ABSTRACT
The transport characteristics of two adhesion-deficient, indigenous groundwater strains,
Comamonas
sp. strain DA001 and
Erwinia herbicola
OYS2-A, were studied by using intact sediment cores (7 by 50 cm) from Oyster, Va. Both strains are gram-negative rods (1.10 by 0.56 and 1.56 by 0.46 μm, respectively) with strongly hydrophilic membranes and a slightly negative surface charge. The two strains exhibited markedly different behaviors when they were transported through granular porous sediment. To eliminate any effects of physical and chemical heterogeneity on bacterial transport and thus isolate the biological effect, the two strains were simultaneously injected into the same core.

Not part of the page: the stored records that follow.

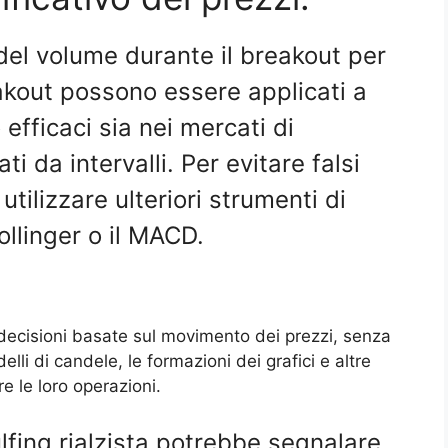
del volume durante il breakout per
eakout possono essere applicati a
 efficaci sia nei mercati di
ti da intervalli. Per evitare falsi
tilizzare ulteriori strumenti di
llinger o il MACD.
e decisioni basate sul movimento dei prezzi, senza
delli di candele, le formazioni dei grafici e altre
re le loro operazioni.
fing rialzista potrebbe segnalare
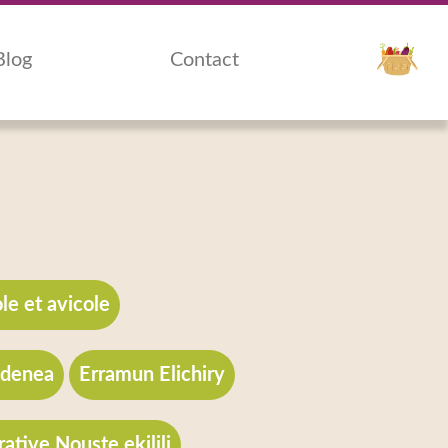
Blog
Contact
le et avicole
udenea
Erramun Elichiry
ative Nouste ekilili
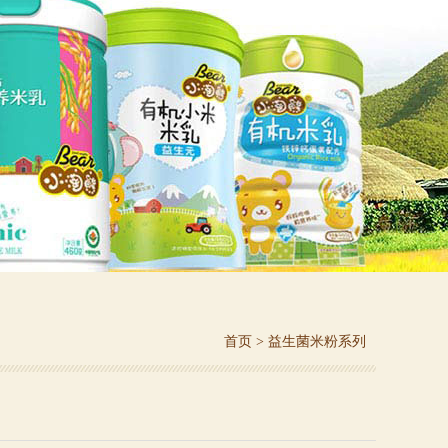
首页
>
益生菌米粉系列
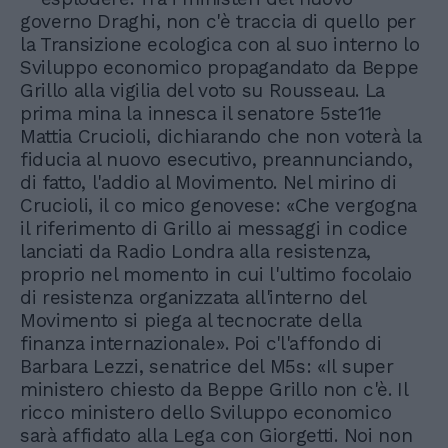
governo Draghi, non c'è traccia di quello per
la Transizione ecologica con al suo interno lo
Sviluppo economico propagandato da Beppe
Grillo alla vigilia del voto su Rousseau. La
prima mina la innesca il senatore 5ste11e
Mattia Crucioli, dichiarando che non voterà la
fiducia al nuovo esecutivo, preannunciando,
di fatto, l'addio al Movimento. Nel mirino di
Crucioli, il co mico genovese: «Che vergogna
il riferimento di Grillo ai messaggi in codice
lanciati da Radio Londra alla resistenza,
proprio nel momento in cui l'ultimo focolaio
di resistenza organizzata all'interno del
Movimento si piega al tecnocrate della
finanza internazionale». Poi c'l'affondo di
Barbara Lezzi, senatrice del M5s: «Il super
ministero chiesto da Beppe Grillo non c'è. Il
ricco ministero dello Sviluppo economico
sarà affidato alla Lega con Giorgetti. Noi non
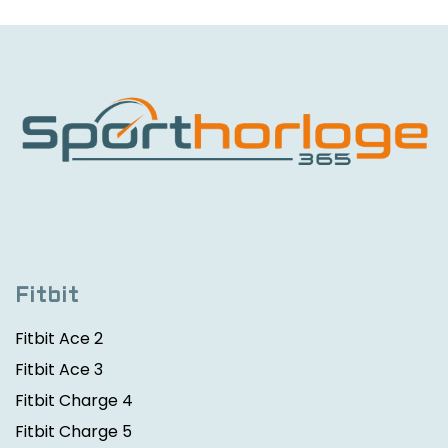
Fitbit
Fitbit Ace 2
Fitbit Ace 3
Fitbit Charge 4
Fitbit Charge 5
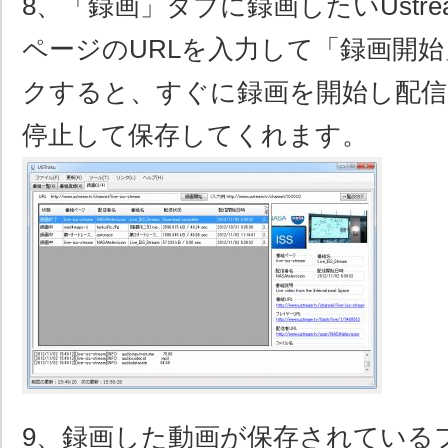
8、「録画」タブに録画したいUstr
ページのURLを入力して「録画開
クすると、すぐに録画を開始し配信
停止して保存してくれます。
9、録画した動画が保存されている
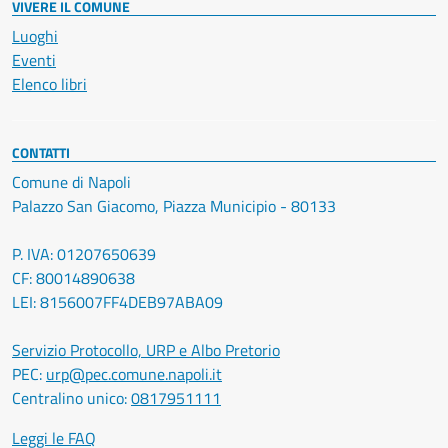
VIVERE IL COMUNE
Luoghi
Eventi
Elenco libri
CONTATTI
Comune di Napoli
Palazzo San Giacomo, Piazza Municipio - 80133
P. IVA: 01207650639
CF: 80014890638
LEI: 8156007FF4DEB97ABA09
Servizio Protocollo, URP e Albo Pretorio
PEC:
urp@pec.comune.napoli.it
Centralino unico:
0817951111
Leggi le FAQ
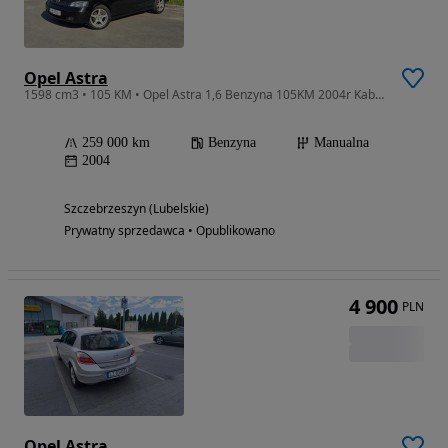
Opel Astra
1598 cm3 • 105 KM • Opel Astra 1,6 Benzyna 105KM 2004r Kabriolet, Klimatyzacja, Elektryczny Dach...
259 000 km
Benzyna
Manualna
2004
Szczebrzeszyn (Lubelskie)
Prywatny sprzedawca • Opublikowano
4 900
PLN
Opel Astra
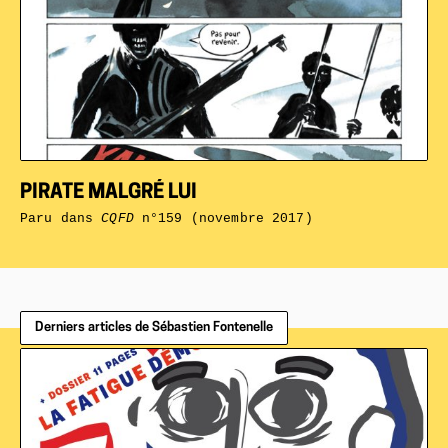
PIRATE MALGRÉ LUI
Paru dans
CQFD
n°159 (novembre 2017)
Derniers articles de Sébastien Fontenelle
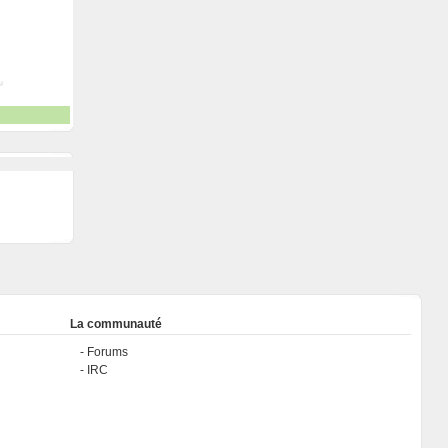
La communauté
Forums
IRC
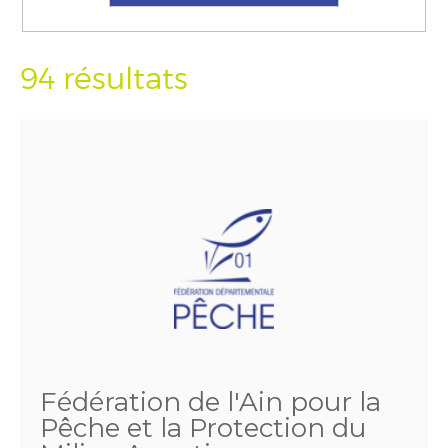
94 résultats
Fédération de l'Ain pour la
Pêche et la Protection du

DA001 cells were metabolically labeled with
35
S and tagged with a vital fluorescent stain, while OYS2-A cells were metabolically labeled with
14
C. The fast decay of
35
S allowed deconvolution of the two isotopes (and therefore the two strains). Dramatic differences in the transport behaviors were observed. The breakthrough of DA001 and the breakthrough of OYS2-A both occurred before the breakthrough of a conservative tracer (termed differential advection), with effluent recoveries of 55 and 30%, respectively. The retained bacterial concentration of OYS2-A in the sediment was twofold higher than that of DA001. Among the cell properties analyzed, the statistically significant differences between the two strains were cell length and diameter. The shorter, larger-diameter DA001 cells displayed a higher effluent recovery than the longer, smaller-diameter OYS2-A cells. CXTFIT modeling results indicated that compared to the DA001 cells, the OYS2-A cells experienced lower pore velocity, higher porosity, a higher attachment rate, and a lower detachment rate. All these factors may contribute to the observed differences in transport.